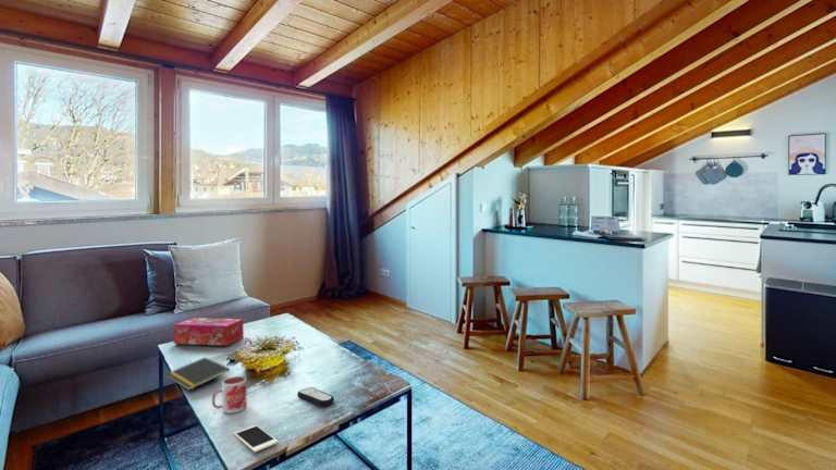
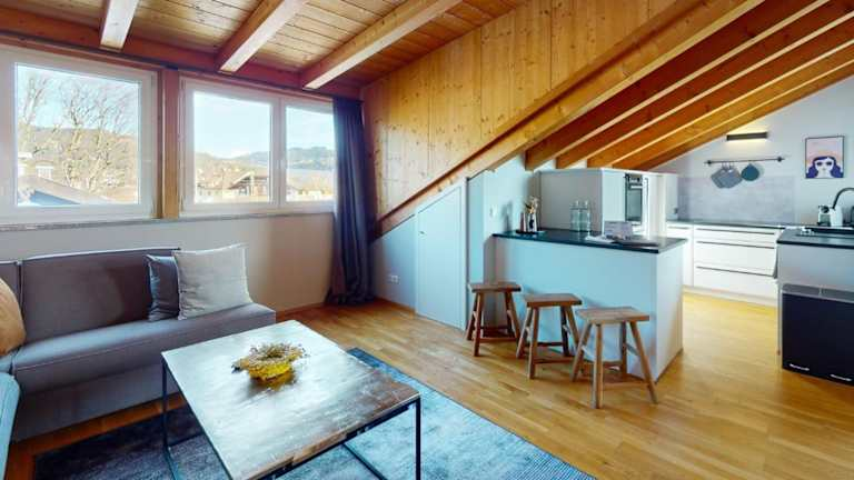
- tissue box [173,317,245,347]
- remote control [296,386,335,407]
- mug [211,375,248,415]
- notepad [165,356,231,392]
- cell phone [232,424,279,454]
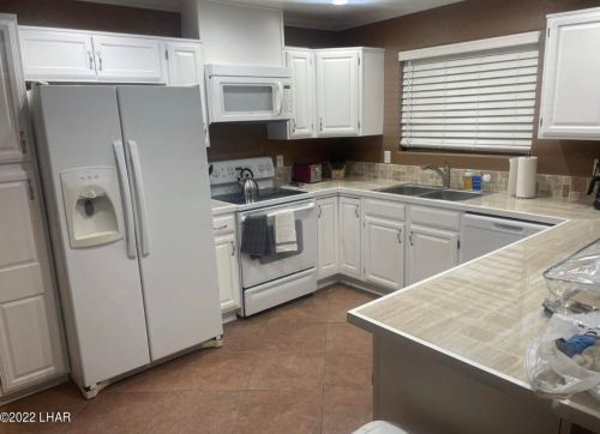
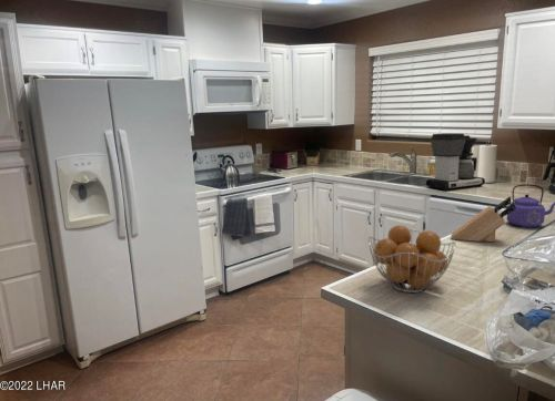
+ fruit basket [367,224,457,294]
+ kettle [506,183,555,228]
+ knife block [451,195,515,243]
+ coffee maker [425,133,486,192]
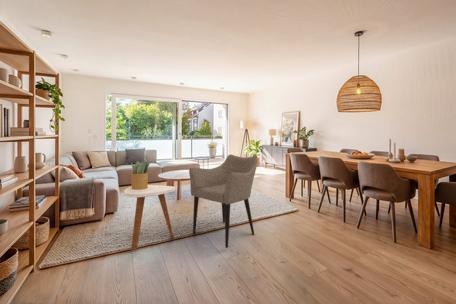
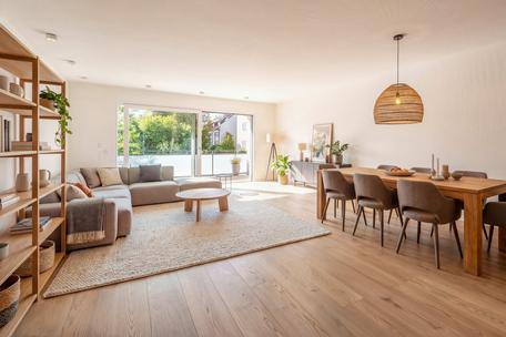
- potted plant [130,160,151,190]
- armchair [188,154,259,249]
- side table [123,184,176,252]
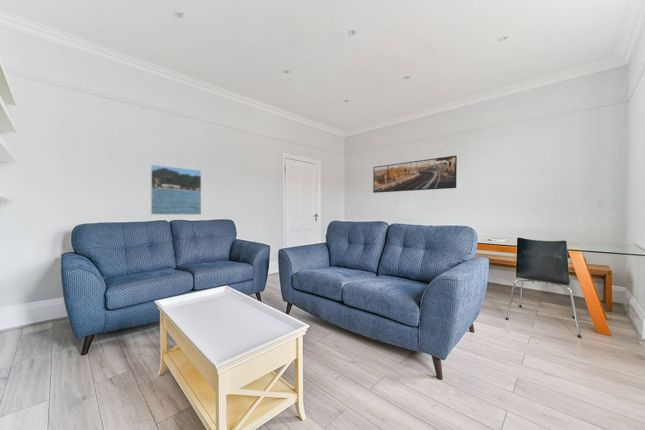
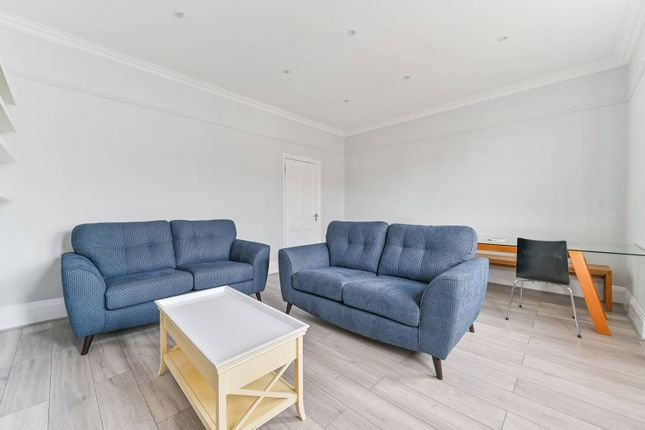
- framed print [150,164,202,216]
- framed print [372,155,458,194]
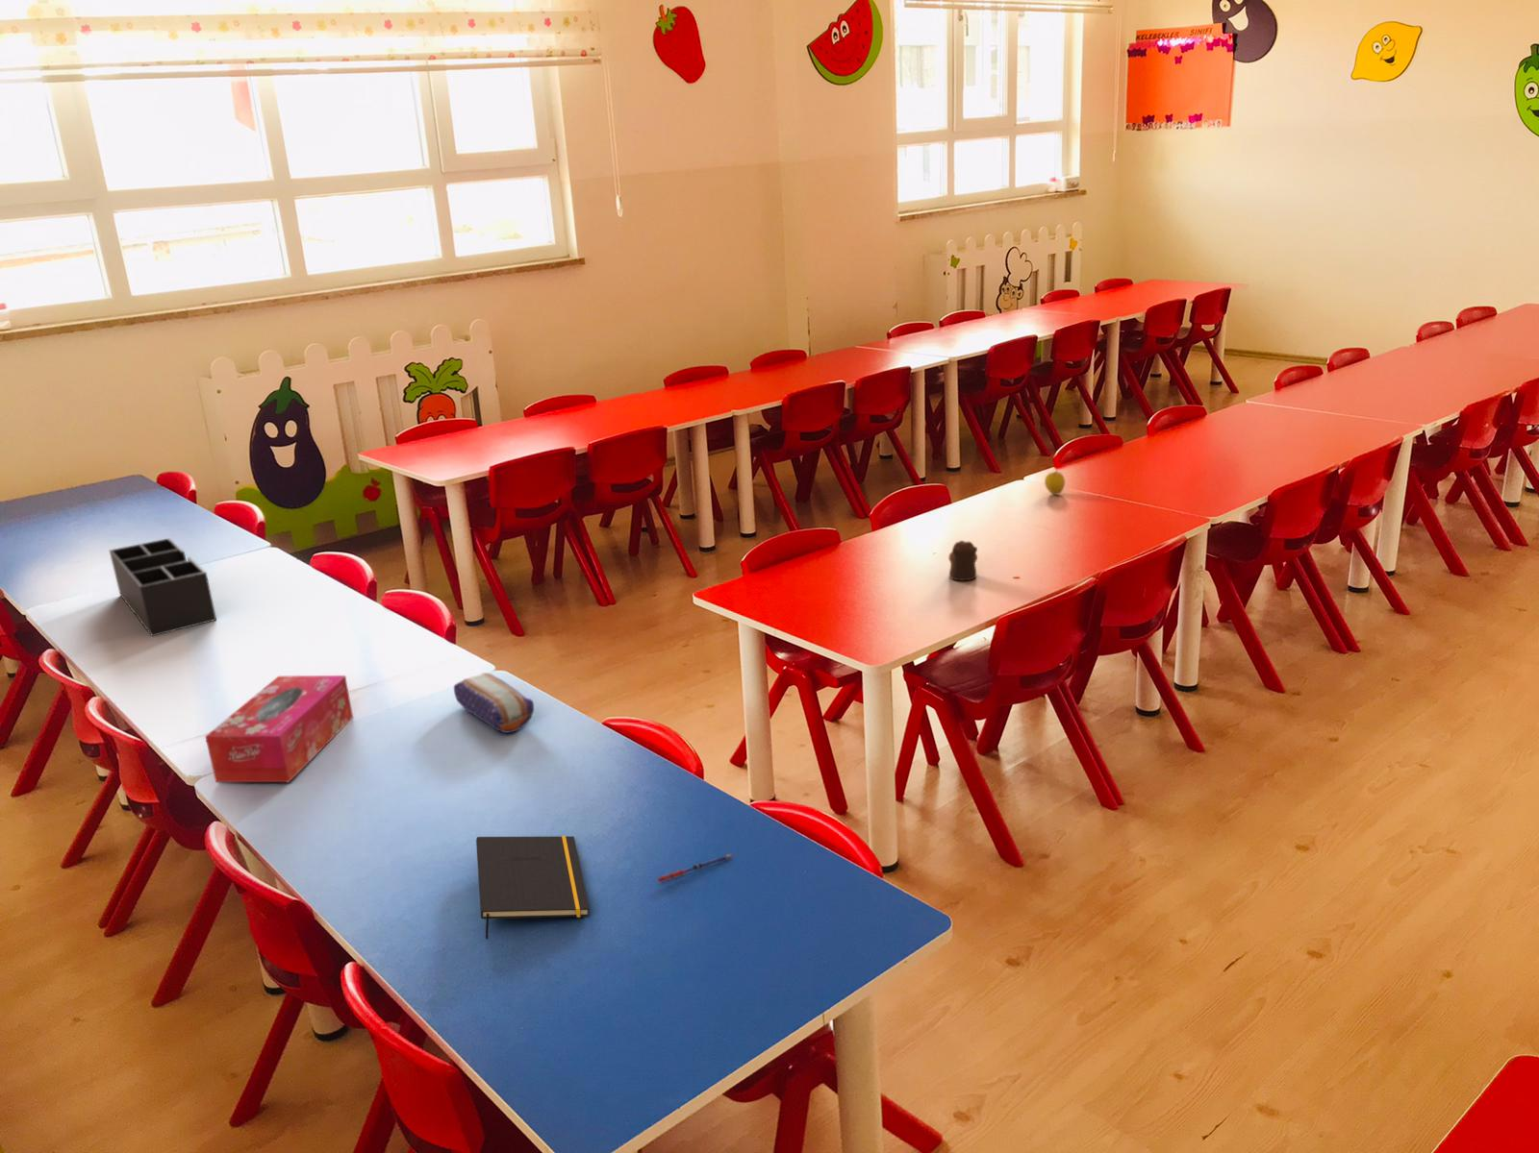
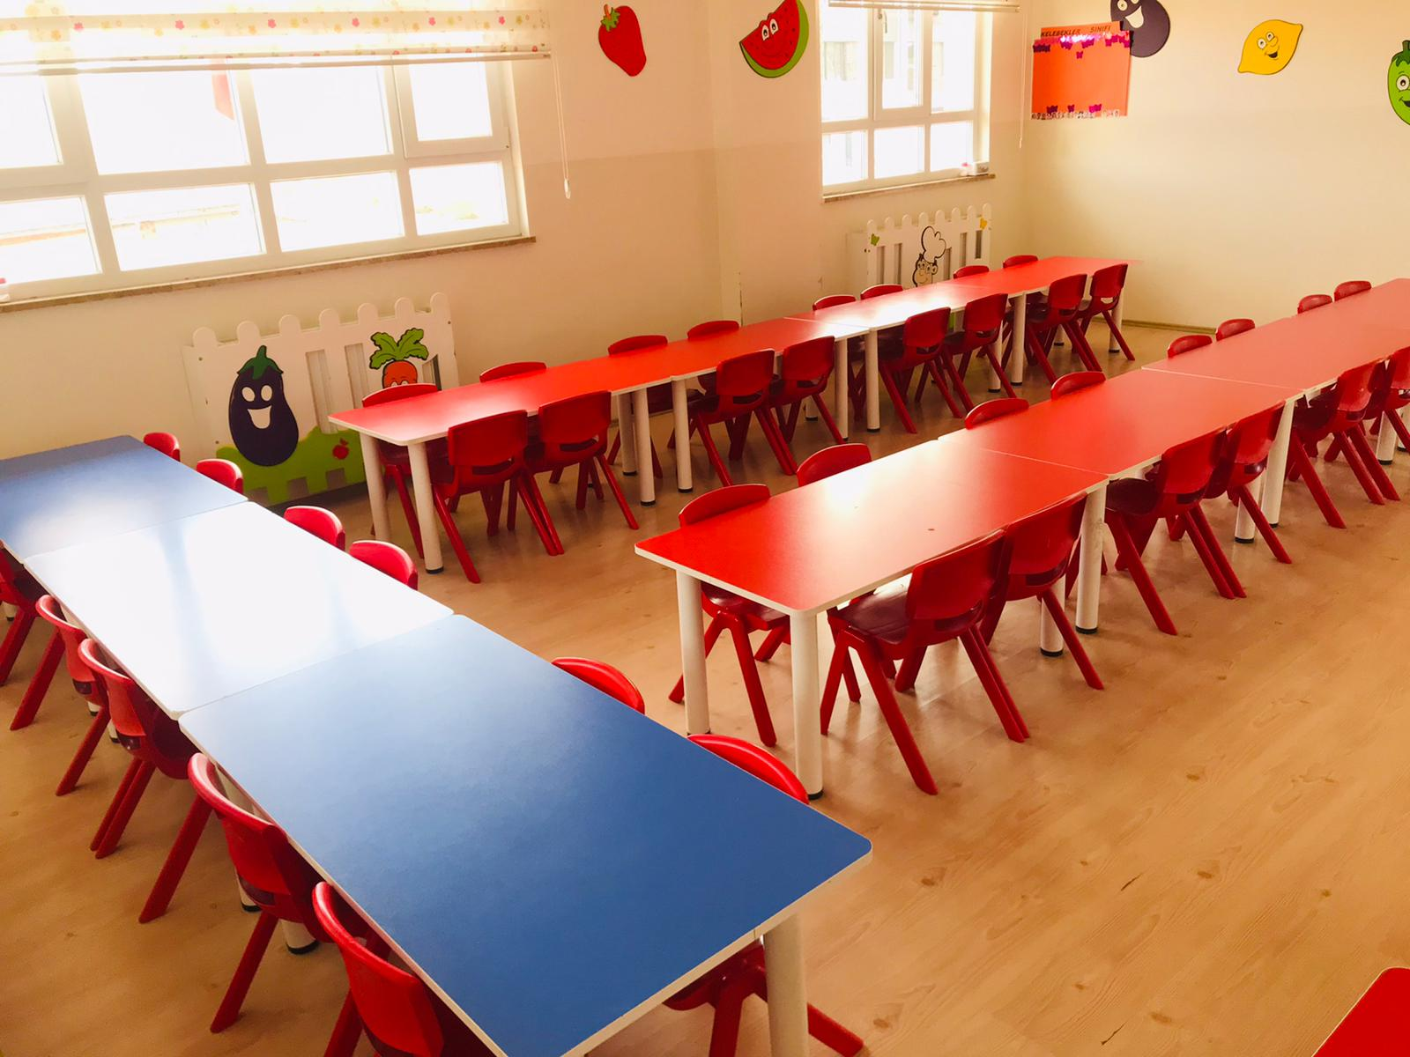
- pencil case [453,672,534,734]
- apple [1043,469,1065,495]
- tissue box [204,675,354,784]
- desk organizer [109,537,217,637]
- notepad [475,834,590,940]
- toy bear [948,540,978,581]
- pen [656,853,733,883]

━━━━━━━━

— EXERCISE OBJECTIVE —
The expected answer is an unaltered copy of the listing, images removed.

— ANSWER FOR THE TASK —
- tissue box [173,317,245,347]
- remote control [296,386,335,407]
- mug [211,375,248,415]
- notepad [165,356,231,392]
- cell phone [232,424,279,454]
+ fruit basket [367,224,457,294]
+ kettle [506,183,555,228]
+ knife block [451,195,515,243]
+ coffee maker [425,133,486,192]
- potted plant [130,160,151,190]
- armchair [188,154,259,249]
- side table [123,184,176,252]
- framed print [150,164,202,216]
- framed print [372,155,458,194]
- pencil case [453,672,534,734]
- apple [1043,469,1065,495]
- tissue box [204,675,354,784]
- desk organizer [109,537,217,637]
- notepad [475,834,590,940]
- toy bear [948,540,978,581]
- pen [656,853,733,883]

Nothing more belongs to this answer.